Die Vorfreude auf die fünfte Jahreszeit steigt.
Felix Kästle/dpa (Archivbild)- Am 11.11. um 11:11 Uhr beginnt die "fünfte Jahreszeit" im Rheinland und im Südwesten.
- Kißlegg, Bad Waldsee und andere Orte feiern mit Ritualen und Veranstaltungen.
- In Karlsruhe gibt es den traditionellen Rathaussturm, in Konstanz wird der "Konstanzer Blätz" begnadigt.
- Das Tragen der Verkleidung (Häs) ist vor dem 6. Januar in der alemannischen Fastnacht verboten.
Die Zusammenfassung wurde durch künstliche Intelligenz erstellt.
Die Vorfreude steigt: Viele Zünfte in Baden-Württemberg am Montag um 11.11 Uhr die fünfte Jahreszeit ein - auch wenn die schwäbisch-alemannische „Fasnet“ offiziell erst in einigen Wochen am Dreikönigstag beginnt. Im oberschwäbischen Kißlegg (Landkreis Ravensburg) zum Beispiel steht das Gießen des kleinen Narrenbaums an. In Bad Waldsee klingelt jedes Jahr pünktlich um 11.11 Uhr der Narrenwecker.

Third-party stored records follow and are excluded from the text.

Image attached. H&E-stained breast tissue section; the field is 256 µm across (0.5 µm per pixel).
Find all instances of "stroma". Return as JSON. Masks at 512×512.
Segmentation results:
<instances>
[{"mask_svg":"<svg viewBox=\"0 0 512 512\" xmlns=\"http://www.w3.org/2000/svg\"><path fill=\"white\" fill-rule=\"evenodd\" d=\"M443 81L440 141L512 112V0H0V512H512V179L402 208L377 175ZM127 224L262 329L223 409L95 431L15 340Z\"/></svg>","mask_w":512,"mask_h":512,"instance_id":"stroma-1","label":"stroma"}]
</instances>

Auch in vielen anderen Regionen nutzen die Zünfte und Vereine nach Angaben der Fastnachtsverbände den Tag für kleine Rituale oder interne Veranstaltungen. In Karlsruhe etwa steht der traditionelle Rathaussturm an. In Konstanz darf der „Konstanzer Blätz“ aus dem Kerker befreit und vom Rat der Stadt begnadigt werden, damit er bis Aschermittwoch wieder Schabernack treiben kann.
Ulmer Narren besuchen OB Ansbacher
Auch im Ulmer Rathaus wird's bunt: Der Kuhbergverein schaut um 11.11 Uhr bei Oberbürgermeister Martin Ansbacher vorbei. Im Alb-Donau-Kreis feiert die Ehinger Narrenzunft Spritzenmuck am Montag – an dem auch Martinstag ist – in der Lindenhalle den Namenstag des „Pfannen-Mate“, allerdings findet die Veranstaltung am Abend statt.

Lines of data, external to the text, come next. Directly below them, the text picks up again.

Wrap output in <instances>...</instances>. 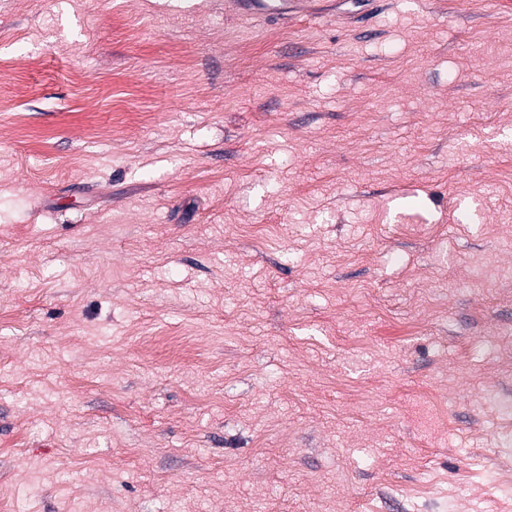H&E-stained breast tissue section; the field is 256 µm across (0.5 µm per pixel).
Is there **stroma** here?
Instances as JSON below:
<instances>
[{
  "label": "stroma",
  "mask_w": 512,
  "mask_h": 512,
  "mask_svg": "<svg viewBox=\"0 0 512 512\" xmlns=\"http://www.w3.org/2000/svg\"><path fill=\"white\" fill-rule=\"evenodd\" d=\"M512 0H0V512L512 496Z\"/></svg>",
  "instance_id": "obj_1"
}]
</instances>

Häs darf erst ab 6. Januar getragen werden
Der Start der „fünften Jahreszeit“ am 11.11. um 11.11 Uhr hat seine Wurzeln im rheinischen Karneval. Auch im Südwesten feiern ein paar Zünfte den Tag mit kleineren Ritualen. Eines bleibt in der alemannischen Fastnacht aber tabu: Das Häs, also die Verkleidung, darf vor dem 6. Januar auf der Straße nicht zu sehen sein.